CIFF ’24: White Plastic Sky

The residennts of 2123 Budapest survive thanks to what you might consider vegan Soylent Green. It is grown from trees, but it is still made of people. At least they get twenty more years than the 30-year-olds in Logan’s Run before they must surrender to Dr. Janos Paulik’s revolutionary hybrid-agricultural process. As a psychologist, Stefan Kovacs regularly attends to grieving patients, who resent losing loved ones during the prime of their lives. However, he cannot console himself when his wife Nora Kallay voluntarily sacrifices herself at the premature age of thirty-two. Despite the risks to his career and the social order, Kovacs intends to reverse the process and save his wife in Tibor Banoczki & Sarolta Szabo’s White Plastic Sky, which screens during the 2024 Cleveland International Film Festival.

Fertility is low in the future, so when Kallay and Kovacs lost their young son, it was a devastating blow that she never recovered from. He knew she was hurting, but he never thought she would volunteer. Since he is four years her junior, he should have plenty of time to start over, but instead, he hatches a rescue plan (even though she probably does not want to be rescued).
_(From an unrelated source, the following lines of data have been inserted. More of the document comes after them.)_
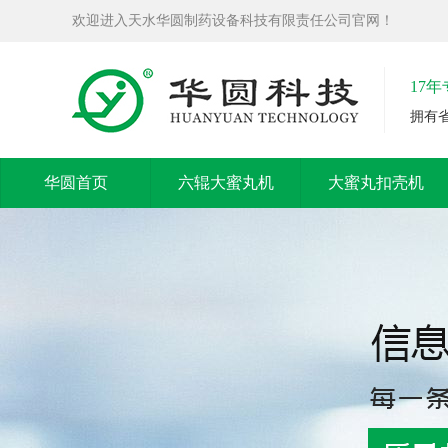
欢迎进入天水华圆制药设备科技有限责任公司官网！
17
拥有
华圆首页
六辊大蜜丸机
大蜜丸扣壳机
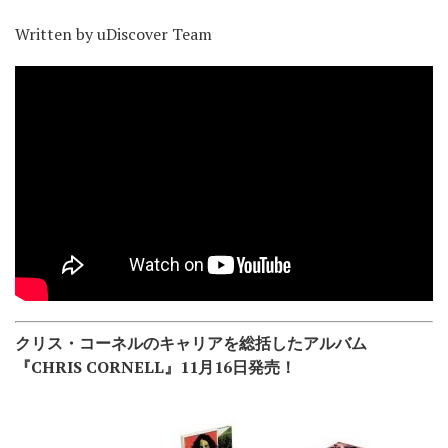
Written by uDiscover Team
クリス・コーネルのキャリアを総括したアルバム
『CHRIS CORNELL』11月16日発売！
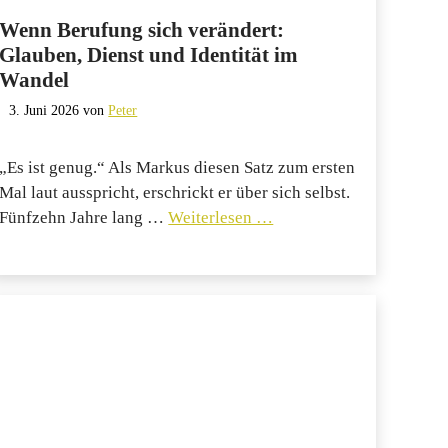
Wenn Berufung sich verändert:
Glauben, Dienst und Identität im
Wandel
3. Juni 2026
von
Peter
„Es ist genug.“ Als Markus diesen Satz zum ersten
Mal laut ausspricht, erschrickt er über sich selbst.
Fünfzehn Jahre lang …
Weiterlesen …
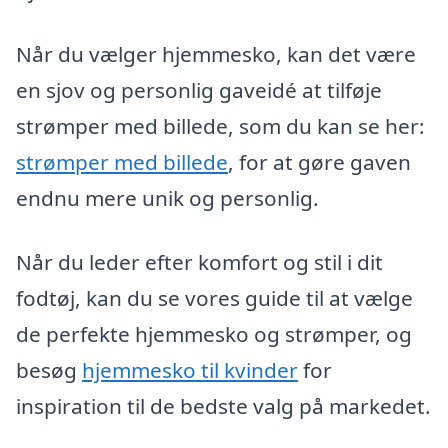
Når du vælger hjemmesko, kan det være
en sjov og personlig gaveidé at tilføje
strømper med billede, som du kan se her:
strømper med billede
, for at gøre gaven
endnu mere unik og personlig.
Når du leder efter komfort og stil i dit
fodtøj, kan du se vores guide til at vælge
de perfekte hjemmesko og strømper, og
besøg
hjemmesko til kvinder
for
inspiration til de bedste valg på markedet.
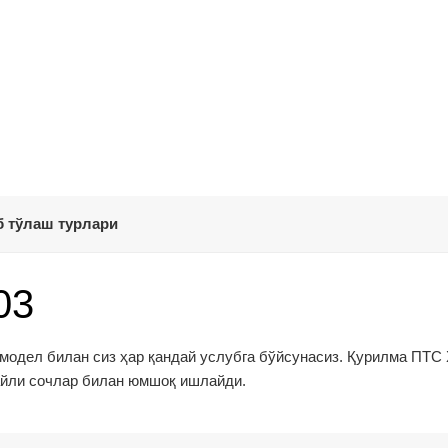
 тўлаш турлари
03
 модел билан сиз ҳар қандай услубга бўйсунасиз. Қурилма ПТC 
айли сочлар билан юмшоқ ишлайди.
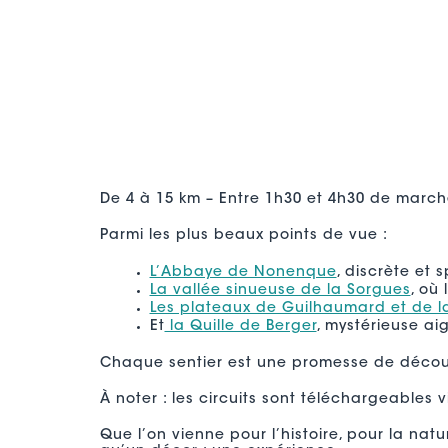
De 4 à 15 km – Entre 1h30 et 4h30 de march
Parmi les plus beaux points de vue :
L’Abbaye de Nonenque
, discrète et s
La vallée sinueuse de la Sorgues
, où
Les plateaux de Guilhaumard et de l
Et
la Quille de Berger
, mystérieuse a
Chaque sentier est une promesse de découv
À noter : les circuits sont téléchargeables v
Que l’on vienne pour l’histoire, pour la natu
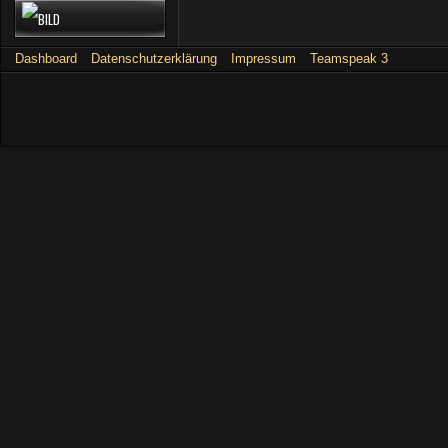
Dashboard
Datenschutzerklärung
Impressum
Teamspeak 3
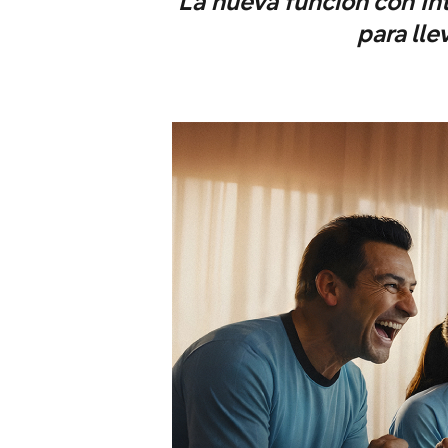
La nueva función con Int
para lle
With information provided by his brother Mark, who was once a security officer in the human “plantation” outside the domed city of Budapest, Kovacs acquires forged work orders to perform psych evaluations of the staff. He suspects the somewhat rebellious Dr. Madu (who happens to be pushing fifty) will be willing to help and he assumes she can perform the reversal operation. Unfortunately, he is only half right. The plantation lacks adequate facilities for an operation, but her old mentor, Paulik, could perform the reversal in his secret research facility in the Slovakian mountainside.

White Plastic Sky
is the best looking post-apocalyptic film in decades. It might not have much competition, but it is, nonetheless. The domed urban centers, ruined cities, and Paulik’s Bond-villain-worthy eagle’s nest installation represent some of the best science fiction art-for-film since Chesley Bonestell’s heyday. The rotoscoped figure-animation is also quite effective. Banoczki & Szabo’s narrative is not exactly unprecedented, but they instill it with a fable-like vibe that is quite arresting.

Maybe
WPS makes all the galaxy-brain talk about harvesting bugs for food sound marginally more appetizing. More concretely, it is a timely response to half-thought-out pandemic policies we lived through and the perverse anti-humanist fear-mongering over so-called over-population. For Heaven’s sake, read some Julian Simon people.

Regardless, Banoczki & Szabo accomplish some incredible world-building. The mixture of animation techniques ranks it just below films like
The Peasants, Loving Vincent, and Alois Nebel, in its shrewd and visually striking incorporation of rotoscoped cast-members. It is serious, thoughtful, emotionally resonant science fiction, but it also evokes nostalgia for Logan’s Run and other classic sf films. Highly recommended, White Plastic Sky screens again this Monday (4/8) during this year’s CIFF.